- **TAREAS A REALIZAR**:
- a) Copia literalmente el pasaje del texto sobre Tomás de Aquino que empieza en "Ante todo diré" y acaba en "naderías y caprichoso.".
- b) En el texto sobre Tomás de Aquino, el lector describe con varios adjetivos el universo que Tomás representa. Enumera todos esos adjetivos.

Un amable lector del blog, desconocemos con qué asiduidad nos visita, nos ha formulado la siguiente pregunta que consideramos interesante responder:
¿Por qué en pleno siglo XXI insistir con las ideas de un escritor tan antiguo como Tomás de Aquino?
Al amable lector le causa una considerable extrañeza nuestra insistencia en la difusión del tomismo, siendo así que, según él, Tomás vivió y escribió en otra época y para otra época. Y, al parecer, sus propuestas estarían hoy no solo "pasadas de moda" (lo cual no es criterio alguno en filosofía y mucho menos en teología), sino que incluso habrían sido "hace tiempo" completamente refutadas por filósofos "modernos" y también por la ciencia actual.
Pero no solo eso, sino que nuestro lector considera también que el estado actual de la sociedad, con sus "avances" en "libertades" y una mayor "tolerancia", democracia, pluralismo, etc., hacen del todo incompatibles los ideales de Tomás de Aquino, representante, según nuestro lector, de un universo cerrado, teocrático, represivo, intolerante, fanático y un muy largo etcétera.
Hasta ahí las preocupaciones del amable lector. Vamos a tratar de esbozar una respuesta a su pregunta puntual:
¿Por qué Tomás hoy?
Ante todo diré que a Tomás lo encontré por casualidad allá en los tiempos de mi cada vez más lejana juventud. Los detalles del dichoso encuentro los he relatado en otro lugar y no corresponde repetirme aquí. Quisiera tan solo insistir en lo fortuito del hallazgo, fortuito, claro está, para el ojo humano, pero sin duda muy poco fortuito para el Dios de Tomás. No andaba yo buscando filosofías ni nada que se le pareciera, a decir verdad ni siquiera me interesaba la religión. Era, como ya he dicho, un joven como todos preocupado por naderías y caprichoso.
Pero sucedió que después de encontrarme de frente con este enorme monje italiano, surgió en mí un interés por conocerlo mejor. ¿Por qué? ¡No lo sé! ¿Había algún precedente que hubiera podido presagiar que dicho interés surgiría en mí al saber de Tomás? ¡No, ninguno! ¿Por qué entonces me interesé por Tomás y por sus ideas? Considero que la respuesta más sincera que puedo dar a esa pregunta es: hubo algo en su vida y en su forma de escribir y de expresarse que llamaron mi atención. Tal cual. ¿Exactamente qué? ¡No sé!

- **MATERIAL EXTRAÍDO**:
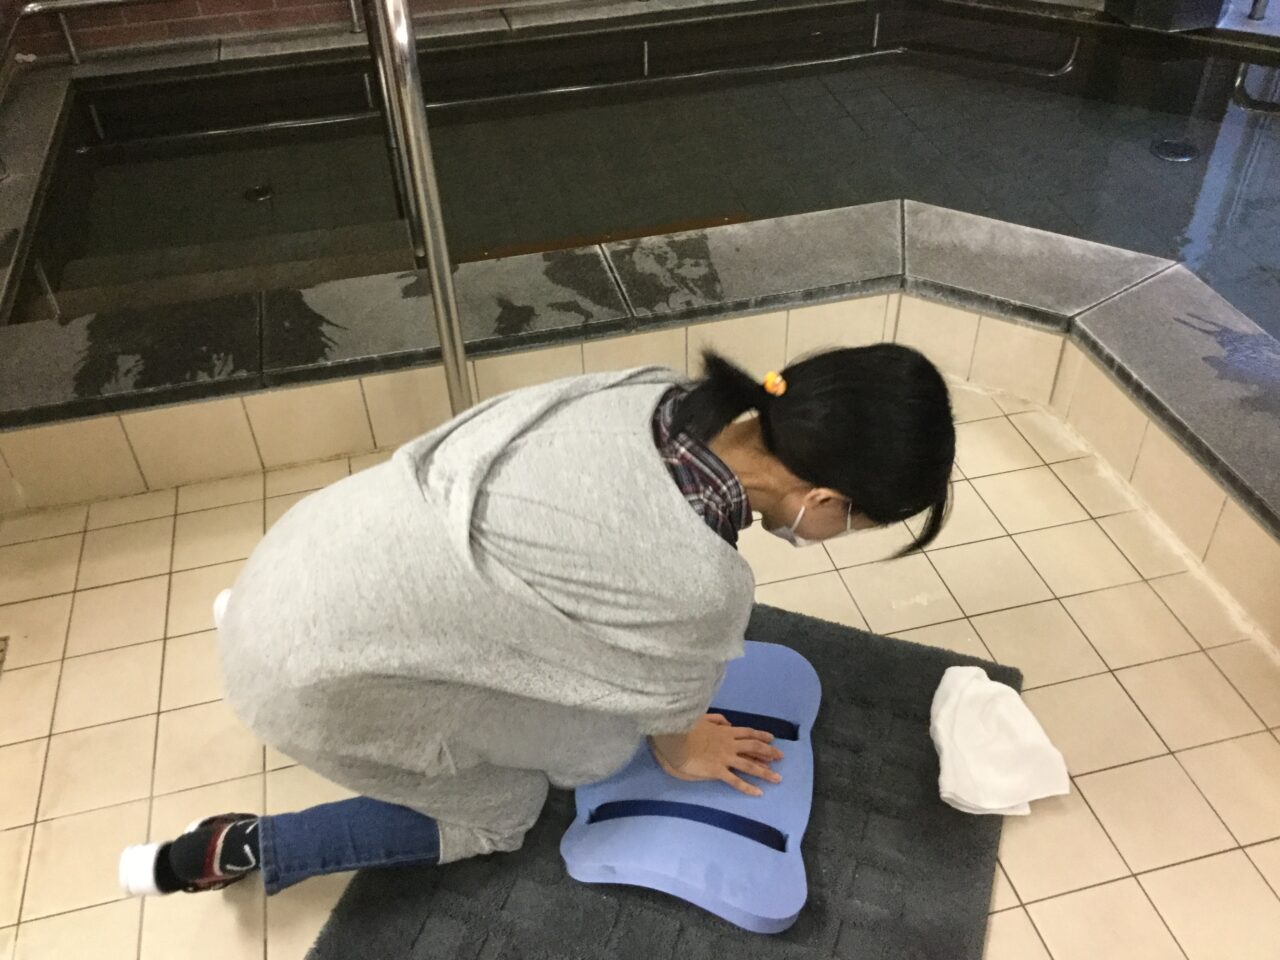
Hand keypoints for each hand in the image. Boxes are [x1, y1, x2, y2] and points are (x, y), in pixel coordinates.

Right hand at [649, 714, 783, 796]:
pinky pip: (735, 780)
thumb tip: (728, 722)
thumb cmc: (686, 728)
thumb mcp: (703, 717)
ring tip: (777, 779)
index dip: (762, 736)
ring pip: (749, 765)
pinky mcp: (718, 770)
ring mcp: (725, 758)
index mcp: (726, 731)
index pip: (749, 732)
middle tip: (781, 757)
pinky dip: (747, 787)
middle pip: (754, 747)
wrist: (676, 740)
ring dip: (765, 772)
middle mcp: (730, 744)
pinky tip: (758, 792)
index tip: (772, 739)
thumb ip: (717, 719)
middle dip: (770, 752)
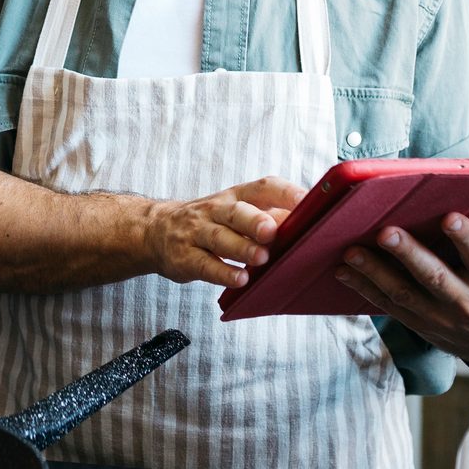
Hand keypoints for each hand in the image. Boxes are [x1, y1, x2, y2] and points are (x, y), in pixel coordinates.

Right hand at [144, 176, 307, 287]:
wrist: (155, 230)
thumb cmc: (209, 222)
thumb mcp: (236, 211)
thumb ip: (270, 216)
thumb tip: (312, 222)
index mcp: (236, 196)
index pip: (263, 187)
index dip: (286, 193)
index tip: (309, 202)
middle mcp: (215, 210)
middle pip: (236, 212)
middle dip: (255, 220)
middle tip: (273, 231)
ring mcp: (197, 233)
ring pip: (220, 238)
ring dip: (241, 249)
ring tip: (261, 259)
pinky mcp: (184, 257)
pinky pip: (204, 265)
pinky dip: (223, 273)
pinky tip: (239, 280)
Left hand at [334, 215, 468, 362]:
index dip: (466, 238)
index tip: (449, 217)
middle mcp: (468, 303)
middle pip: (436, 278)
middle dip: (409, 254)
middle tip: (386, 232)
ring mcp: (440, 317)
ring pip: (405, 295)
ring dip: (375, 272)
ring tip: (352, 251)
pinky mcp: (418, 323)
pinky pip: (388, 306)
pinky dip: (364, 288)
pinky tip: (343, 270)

* * *

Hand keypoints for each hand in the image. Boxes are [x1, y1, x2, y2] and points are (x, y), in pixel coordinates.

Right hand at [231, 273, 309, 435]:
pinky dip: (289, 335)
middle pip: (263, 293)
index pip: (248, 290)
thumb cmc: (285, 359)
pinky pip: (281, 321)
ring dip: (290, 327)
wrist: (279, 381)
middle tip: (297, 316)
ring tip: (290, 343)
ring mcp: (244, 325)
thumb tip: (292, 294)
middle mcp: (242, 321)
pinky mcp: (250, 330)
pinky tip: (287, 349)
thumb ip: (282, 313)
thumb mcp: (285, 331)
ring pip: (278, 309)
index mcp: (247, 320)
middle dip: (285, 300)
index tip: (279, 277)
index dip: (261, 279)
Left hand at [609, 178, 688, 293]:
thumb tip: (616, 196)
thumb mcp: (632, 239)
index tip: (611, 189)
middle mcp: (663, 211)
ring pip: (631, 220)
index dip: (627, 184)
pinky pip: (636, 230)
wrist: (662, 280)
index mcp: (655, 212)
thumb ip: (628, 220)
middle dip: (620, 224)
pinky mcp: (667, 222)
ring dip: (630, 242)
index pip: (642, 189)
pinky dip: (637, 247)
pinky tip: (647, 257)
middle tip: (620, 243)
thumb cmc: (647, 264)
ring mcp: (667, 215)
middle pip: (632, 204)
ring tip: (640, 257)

* * *

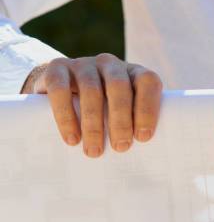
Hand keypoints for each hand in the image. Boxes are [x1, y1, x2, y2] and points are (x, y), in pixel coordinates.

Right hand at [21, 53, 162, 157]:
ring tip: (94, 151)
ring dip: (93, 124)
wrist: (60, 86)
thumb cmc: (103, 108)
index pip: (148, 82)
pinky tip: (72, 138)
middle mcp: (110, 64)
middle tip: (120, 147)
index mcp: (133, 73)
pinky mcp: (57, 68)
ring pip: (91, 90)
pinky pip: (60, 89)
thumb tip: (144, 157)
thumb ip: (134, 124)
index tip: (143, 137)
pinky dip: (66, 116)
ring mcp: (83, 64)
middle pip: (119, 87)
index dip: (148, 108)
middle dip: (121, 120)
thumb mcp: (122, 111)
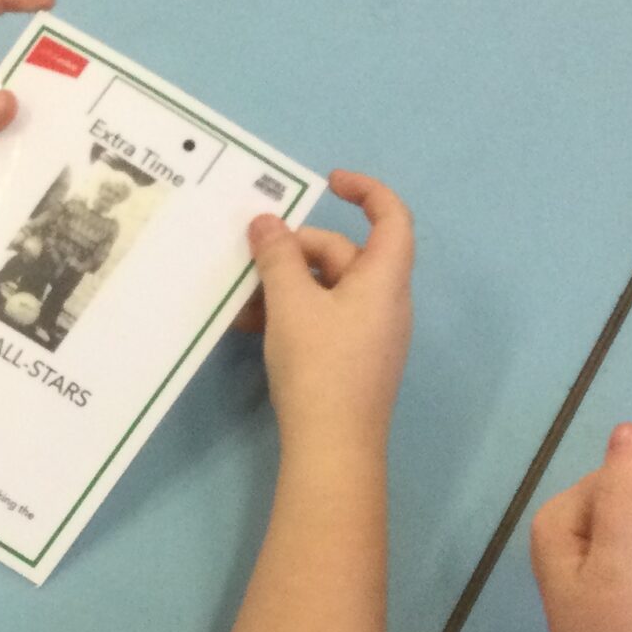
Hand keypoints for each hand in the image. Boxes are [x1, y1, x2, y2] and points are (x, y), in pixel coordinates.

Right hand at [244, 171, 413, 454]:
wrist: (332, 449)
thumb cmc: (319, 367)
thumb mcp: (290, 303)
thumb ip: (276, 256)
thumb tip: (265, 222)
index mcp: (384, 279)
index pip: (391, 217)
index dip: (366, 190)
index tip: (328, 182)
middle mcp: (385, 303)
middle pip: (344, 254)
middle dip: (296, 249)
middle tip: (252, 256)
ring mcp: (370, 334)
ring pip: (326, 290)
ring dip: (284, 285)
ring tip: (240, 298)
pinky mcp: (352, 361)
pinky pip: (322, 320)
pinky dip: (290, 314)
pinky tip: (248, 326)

- **RESPUESTAS ESPERADAS**:
- a)
Ante todo diré que a Tomás lo encontré por casualidad allá en los tiempos de mi cada vez más lejana juventud. Los detalles del dichoso encuentro los he relatado en otro lugar y no corresponde repetirme aquí. Quisiera tan solo insistir en lo fortuito del hallazgo, fortuito, claro está, para el ojo humano, pero sin duda muy poco fortuito para el Dios de Tomás. No andaba yo buscando filosofías ni nada que se le pareciera, a decir verdad ni siquiera me interesaba la religión. Era, como ya he dicho, un joven como todos preocupado por naderías y caprichoso.

- b) cerrado, teocrático, represivo, intolerante, fanático